Comprehensives can have a ‘grammar-school ethos’, Sir Michael Wilshaw has claimed as he launched his latest attack on plans to expand selection.
The Ofsted boss told the Freedom and Autonomy for Schools National Association (FASNA) conference this morning that grammar schools were not the answer to the nation’s problems, but said there was no reason why comprehensive schools should not “celebrate the importance of tradition, ritual and formality”.
The chief inspector of schools has been one of the fiercest critics of government plans to open new grammar schools, and he warned today that the proposals could put the successes of schools as “remarkable escalators of opportunity” for the children of immigrants and “great forces for social cohesion” at risk.
“My heart sinks sometimes when I visit schools where headteachers walk into classrooms and none of the children pay a blind bit of attention
Wilshaw said there was “no reason” why headteachers should not “insist that children should stand up when staff enter the classroom or sing a school song or learn whole tracts of Shakespeare off by heart”.
“My heart sinks sometimes when I visit schools where headteachers walk into classrooms and none of the children pay a blind bit of attention,” he added.
“As a consequence of all this, and in spite of the enormous strides we have made in the past few years, the comprehensive name is still associated in the minds of many with mediocrity, laxity and failure. For many journalists and politicians, their reputation remains tarnished.
“This is why the proposal to set up more grammars has, despite the evidence, found a wider welcome than it had any right to expect. Grammars are back on the agenda because self-styled progressives refused to back comprehensive reform in comprehensive schools.”
Wilshaw also warned that the performance of children whose parents were born outside the UK was a successful aspect of the school system which had “largely gone unnoticed”, and warned the “short-sighted” and “needless return to selection and segregation” selection could “dissolve” the cohesive power of schools.
He said despite controversies around Brexit and immigration, the proportion of students from immigrant backgrounds with a degree was a measure in which England “leaves its rivals trailing”.
“Schools are the place where different communities integrate. Schools provide the glue that helps hold our society together”, he said. “How short sighted would it be if we carelessly did anything to dissolve it through a needless return to selection and segregation?”
The chief inspector, who will stand down in December following five years in the watchdog’s top job, said the outperformance of children of immigrants of their native peers has become an “ingrained trend” in England but is not replicated across Europe.

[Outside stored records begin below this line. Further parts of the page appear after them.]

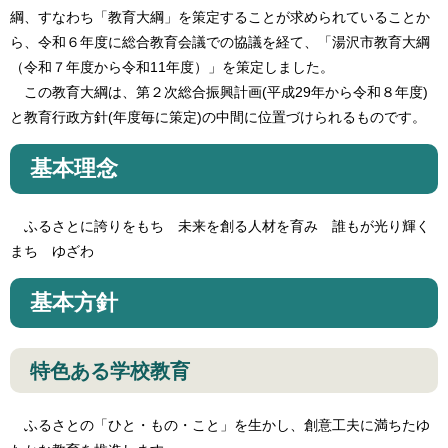
綱、すなわち「教育大綱」を策定することが求められていることか
ら、令和６年度に総合教育会議での協議を経て、「湯沢市教育大綱
（令和７年度から令和11年度）」を策定しました。
この教育大綱は、第２次総合振興計画(平成29年から令和８年度)
と教育行政方針(年度毎に策定)の中間に位置づけられるものです。
基本理念
ふるさとに誇りをもち 未来を創る人材を育み 誰もが光り輝く
まち ゆざわ
基本方針
特色ある学校教育
ふるさとの「ひと・もの・こと」を生かし、創意工夫に満ちたゆ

“We regularly castigate ourselves – rightly – for the poor performance of white British pupils. Children of immigrants, conversely, have in recent years done remarkably well,” Wilshaw said.
“Schools, it turns out, are great forces for social cohesion. Yet nobody talks about it. We are so used to picking over problems that we forget to notice what an incredible achievement this is. Most other countries aren’t as fortunate.”
GCSE results data from 2015 shows that Chinese children were the highest-performing ethnic group, with 76.6 per cent achieving five A* to C grade GCSEs including English and maths. Other Asian pupils also did well, with 72.1 per cent of Indian children achieving the benchmark.
The same data shows poorer white British pupils trailing behind. In 2015, just 24 per cent of white British boys eligible for free school meals got five A* to C grade GCSEs with English and maths.
Wilshaw said cultural tensions surrounding things like race and religion seen outside schools were “not treated as handicaps” inside institutions, and that all children were “taught equally”.
“And contrary to tabloid claims, non-immigrant children do not suffer, rather the reverse,” he said.